那哑巴少年是个身份下贱、无父无母的乞儿,因偷盗食物几乎被人当街打死。恰遇着乐安真人的车马经过,出家人慈悲为怀,赔了金银,救下他一条命。他无处可去,乐安真人便收留了他,连名字也未取一个,只叫他做小哑巴。
小哑巴也有用处,譬如深夜密见钦犯这样的事,也只有哑巴能保守秘密。
高墙之内,沉沉地咳了两声。但吴王的话音虚弱,已不足以越过高墙。
祝十忐忑地等着,不久,小哑巴从门内出来,对祝十比划了一番。
“坐轮椅的说,让你以后不用来了,忘了过去,过新的生活。”
“他身体还好吗?”
“不好,大夫说最多能撑一年。”
祝十沉默了。
小哑巴继续比划:
“真人让你去见她。”
祝十犹豫了一瞬,还是跟着小哑巴去了后堂。
乐安真人是个二十出头的女子,两年前受道门点化,出家修行。一身素净道袍非但没有让她蒙上沉闷苦涩的阴影,反而更加衬托出她的天生丽质,妩媚的眉眼中还暗藏着一丝清冷的英气。

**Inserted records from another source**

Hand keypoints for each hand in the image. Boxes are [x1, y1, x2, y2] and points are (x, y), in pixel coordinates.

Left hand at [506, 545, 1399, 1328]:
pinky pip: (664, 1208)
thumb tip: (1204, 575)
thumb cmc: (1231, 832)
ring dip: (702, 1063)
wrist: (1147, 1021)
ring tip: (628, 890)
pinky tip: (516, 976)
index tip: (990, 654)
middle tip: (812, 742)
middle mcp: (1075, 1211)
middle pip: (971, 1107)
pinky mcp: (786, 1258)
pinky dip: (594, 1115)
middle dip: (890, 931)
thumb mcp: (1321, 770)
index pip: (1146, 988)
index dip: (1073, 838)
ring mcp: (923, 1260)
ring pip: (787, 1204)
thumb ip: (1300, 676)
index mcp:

祝十进来的时候,一眼望见她衣襟微乱,雪白的颈上一点朱红的吻痕,显是刚刚享受过一场欢愉。
他脸上微微一烫,连忙移开眼光。
跟着进来的小哑巴却死死地盯着那吻痕,半天才垂下头。
乐安捋了捋凌乱的鬓发,不以为意地笑道:“看什么?”
小哑巴暗暗握了拳,退到房门之外。
祝十则咳了声。
京中贵女位高者,确有许多不愿受世俗婚姻羁绊,出家为女道士,实则放浪形骸,四处留情。
“表哥心里在想,我怎么这样不检点?”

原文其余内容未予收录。